If you're centering your life on the gospel and the cross - if you're abiding hard by the cross, as Spurgeon says, and seraching the mystery of Christ's wounds - then you'll be captured by joy. And in these days or years you have left on earth, what could be better?

So cultivate this joy...by continually meditating on the gospel. Let the cross always be the treasureof your heart, your best and highest thought...and your passionate preoccupation.
C.J. Mahaney
Living the Cross Centered Life
pp. 108-109

Rejoicing in Salvation in Affliction

In your own times of severe distress, which are you more aware of - your suffering or your salvation? What the Puritan Thomas Watson recognized will always be true for us, "Your sufferings are not so great s your sins: Put these two in balance, and see which weighs heaviest." We can rejoice in our salvation even amid great affliction when we recognize how muh worse we deserve because of our sins.
C.J. Mahaney
Living the Cross-Centered Life
p. 105

Sin: Dare of Justice, Rape of Mercy, Jeer of Patience...

"Sin is contrary to all the names and attributes of God. It sets itself in opposition to them all.

  1. It deposes the sovereignty of God...It will not [do] that the King of kings should be on the throne, and govern this world which he has made. It was by this instinct that Pharaoh said, "Who is the Lord, that I should obey his voice and let Israel go? I know no Lord above me; I will not let Israel go" (Exodus 5:2). It was from hence that the Jews of old said, "We are lords; we will come no more to thee" (Jeremiah 2:31). Thus it attempts to dethrone God.
  2. It denies God's all-sufficiency. As if there were not contentment and satisfaction enough to be laid in the enjoyment of God, but that vanity and wickedness had more of pleasure and profit than he, whose ways are all pleasantness, and whose service is the health of man! Every prodigal who leaves the Father's house says in effect, "It is better to be elsewhere."
  3. It challenges the justice of God, and dares God to do his worst (Malachi 2:17). It provokes the Lord to jealousy, and tempts him to wrath.
  4. It disowns his omniscience. "Pooh!" they say, "God does not see, nor does the most High regard."
  5. It despises the riches of God's goodness (Romans 2:4)
  6. It turns his grace into wontonness (Jude 4). It will make bold with God, and sin because grace abounds.

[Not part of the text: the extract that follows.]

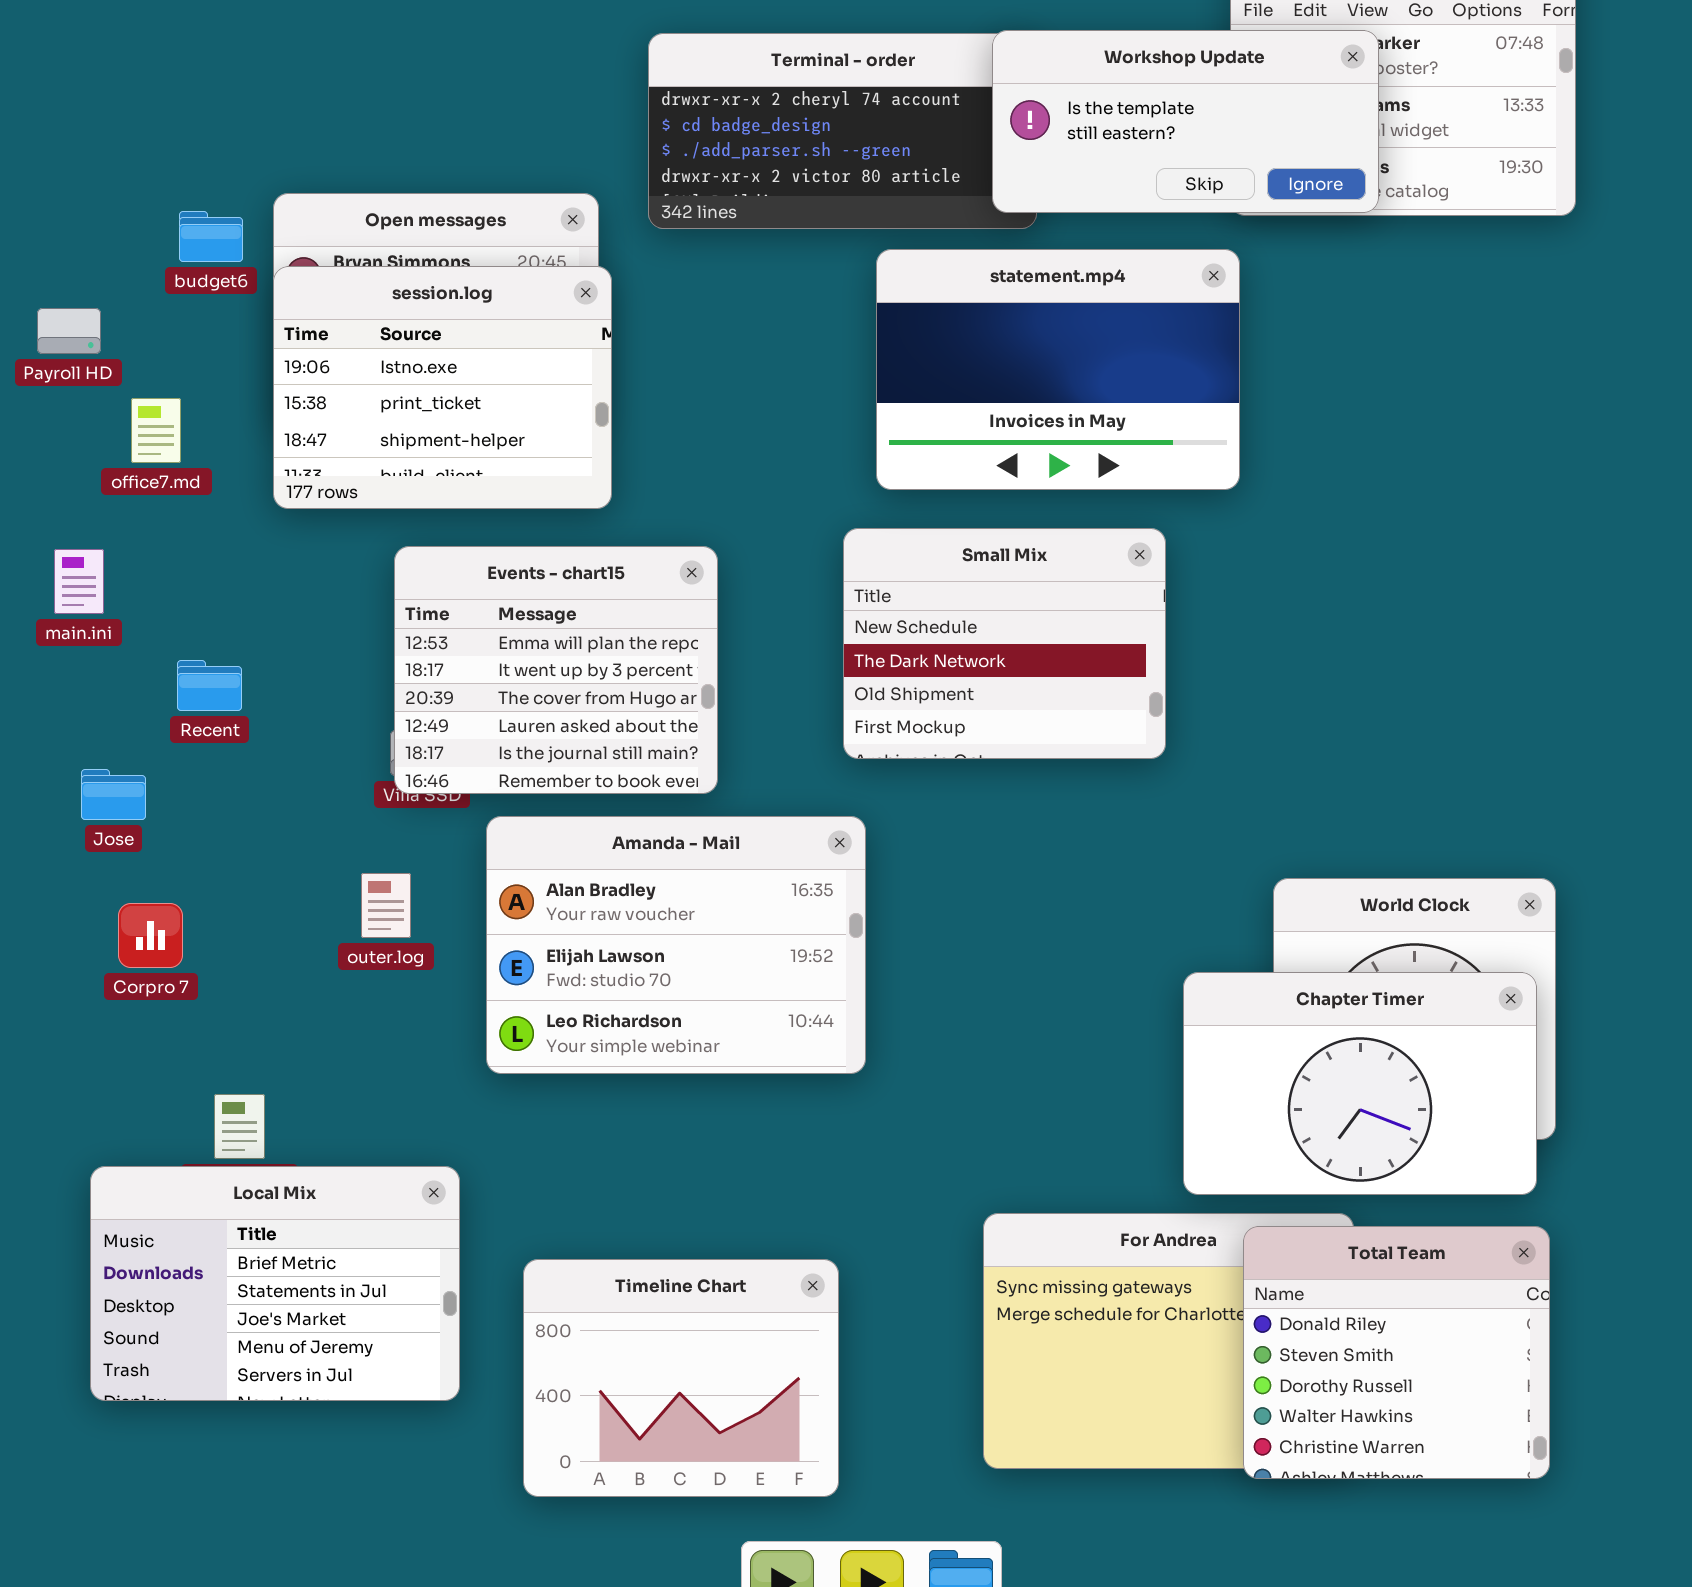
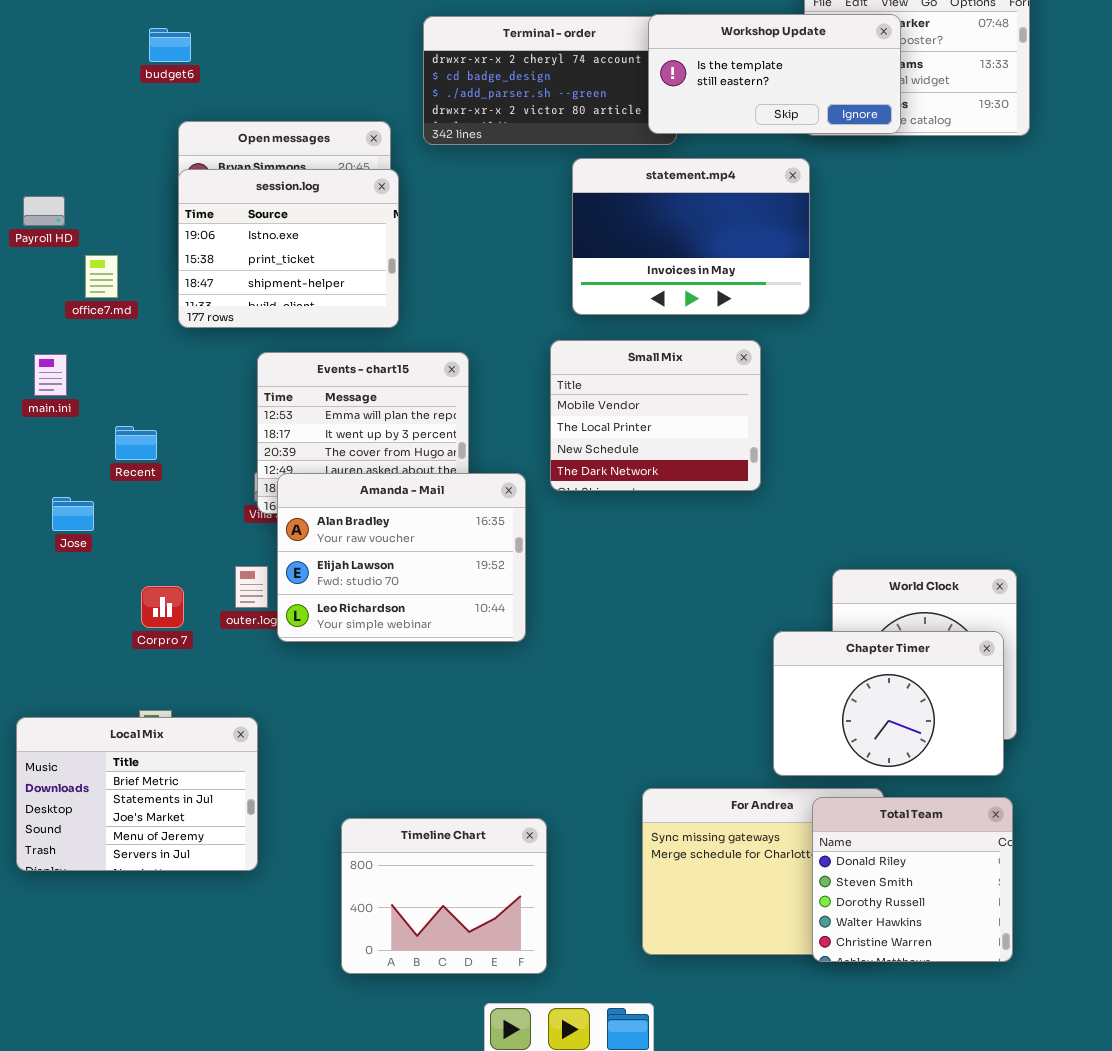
budget6: [179,211,243,262] -> [149,28,191,62], moved
Small Mix: [843,528,1166,759] -> [550,340,761,491], scrolled up 2 rows
Amanda - Mail: [486,816,866,1074] -> [277,473,526,642], moved
Corpro 7: [118,903,183,968] -> [141,586,184,628], moved
Local Mix: [90,1166,460,1401] -> [16,717,258,871], moved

In short, "Sin is the dare of God's justice, the rape of his mercy, the jeer of his patience, the slight of his power, the contempt of his love," as one writer prettily expresses this ugly thing. We may go on and say, "It is the upbraiding of his providence (Psalm 50), the scoff of his promise (2 Peter 3:3-4), the reproach of his wisdom (Isaiah 29:16), and...it opposes and exalts itself above all that is called God (and above all that God is called), so that it [attempts to be God, sitting] in the temple of God, showing itself as if it were God (2 Thessalonians 2:4)."

The Sinfulness of Sin
Ralph Venning
pp. 31-32

Keywords: sin

Sin's Purpose: To Ungod God

"The sinfulness of sin not only appears from, but consists in this, that it is contrary to God...it is enmity itself. Carnal men, or sinners are called by the name of enemies to God (Romans 5:8-10; Colossians 1:21); but the carnal mind or sin is called enmity itself (Romans 8:7). Accordingly, it and its acts are expressed by names of enmity and acts of hostility such as

  • Walking contrary to God (Leviticus 26:21)
  • Rebelling against God (Isaiah 1:2)
  • Rising Up Against Him as an Enemy (Micah 2:8)
  • Striving and Contending with God (Isaiah 45:9), and
  • Despising God (Numbers 11:20).

It makes men

  • Haters of God (Romans 1:30)
  • Resisters of God (Acts 7:51)
  • Fighters against God (Acts 5:39, 23:9), even
  • Blasphemers of God, and in short very
  • Athiests.

It goes about to ungod God, and is by some of the acients called Deicidium, God-murder or God-killing."